Electrolux (STO:ELUXA)(STO:ELUXB):



Maneuvering in a tough environment



The appliance market in the fourth quarter of 2011 remained very
competitive. The headwinds of price pressure, higher raw-material costs
and weak demand grew stronger as the year progressed. Despite this
challenging environment, we were able to generate an underlying
operating income of SEK 4 billion in 2011. Furthermore, we have taken
actions to increase prices, take out costs, acquire companies in
emerging markets and change the organization to strengthen the company’s
position as we entered 2012.



Already at the end of 2010, demand for appliances started to decline,
while costs for raw materials increased and prices for our products
began to decrease. This downward trend gained momentum as 2011
progressed, with rising raw-material costs and lower prices having a
headwind on results of more than SEK 3 billion in 2011. In this very
tough environment, we were able to generate an underlying operating
income of almost SEK 4 billion, which is above the level achieved in
previous years with similar conditions to 2011. At the same time we
generated a strong underlying cash flow, which is a result of our
intensified efforts to reduce working capital, which has enabled us to
maintain a strong balance sheet.



In 2011, we initiated and implemented a number of activities. We
finalized the acquisitions of the Egyptian company Olympic Group and the
Chilean company CTI. As a result of these acquisitions in combination
with the strong organic growth demonstrated by Electrolux in Latin
America, Southeast Asia and Eastern Europe, our pro-forma sales in
growth markets accounted for approximately 35% of total sales in 2011.



Decisions were taken to further adapt our production capacity in North
America and Western Europe in order to increase capacity utilization.
Actions were also taken to reduce overhead costs in line with the
current business environment. Furthermore, we are continuing our efforts
to enhance efficiency and reduce costs by capitalizing on our shared
global strength and scope.

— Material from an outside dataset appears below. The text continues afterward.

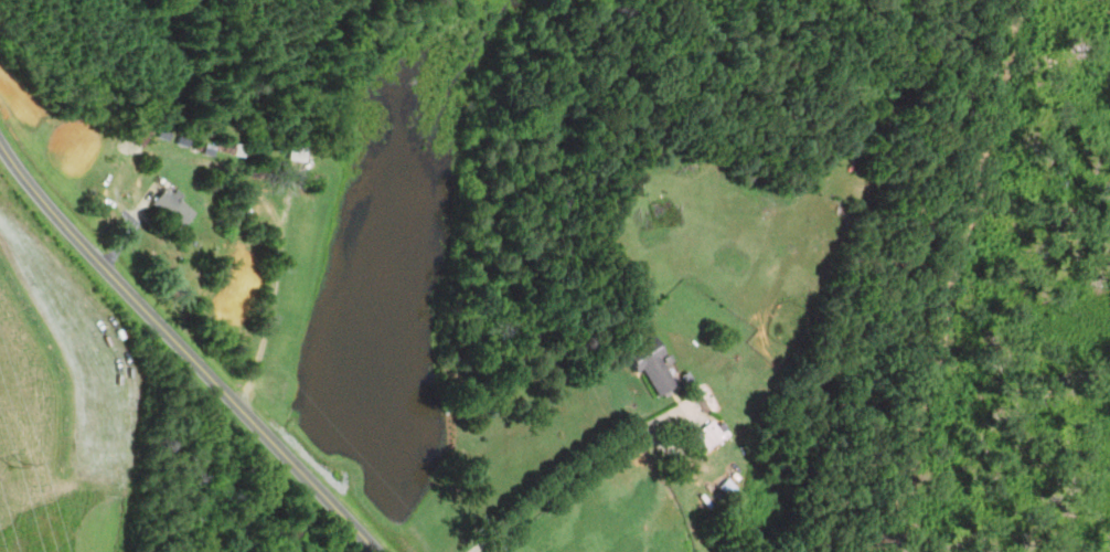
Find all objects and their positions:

These efforts will generate a positive impact
at an escalating pace.



The Electrolux strategy to develop innovative and thoughtfully-designed
product solutions based on end-user insight was strengthened in 2011
through the establishment of “the Innovation Triangle” in Group
Management. The new and strengthened roles for the R&D, Marketing and
Design functions will generate synergies throughout the product-creation
process, with an even clearer focus on customers and consumers. This
will enable Electrolux to take more relevant, innovative product
solutions to market at a faster pace.



We are continuing to launch new products and the introduction of new and
innovative products under the AEG brand received strong market response.
In Latin America, we began to harvest the rewards of the new products
launched in early 2011. 2012 will be an intensive launch year, which
will require increased investments in marketing and product development.



While we expect the trend going forward to shift in a more positive
direction in the form of gradual improvements in prices, mix and lower
costs, we do not anticipate that demand in mature markets will recover
in the first half of 2012. However, there could be a certain degree of
improvement in the US market by the end of 2012, supported by a modest
growth in the housing market.



As we find ourselves in a more favorable commodity market, we do not
anticipate costs from raw materials to exceed the 2011 level by more
than SEK 500m, with the majority of the impact in the first half of the
year. During 2012, we will also see increased costs for sourced products
and transportation, which makes it even more important to be successful
with our price increases.



The result in 2011, achieved in a period of significant economic
decline, demonstrates that our strategy of increasing the pace of new
product offerings, investing in profitable growth areas and implementing
efficiency enhancements in production is a successful one. In 2012, we
will further strengthen the Electrolux brand position, we will continue
to develop innovative products that consumers prefer, we will further
improve our operational efficiency and we will maintain a strong balance
sheet to be prepared for both uncertainties and opportunities.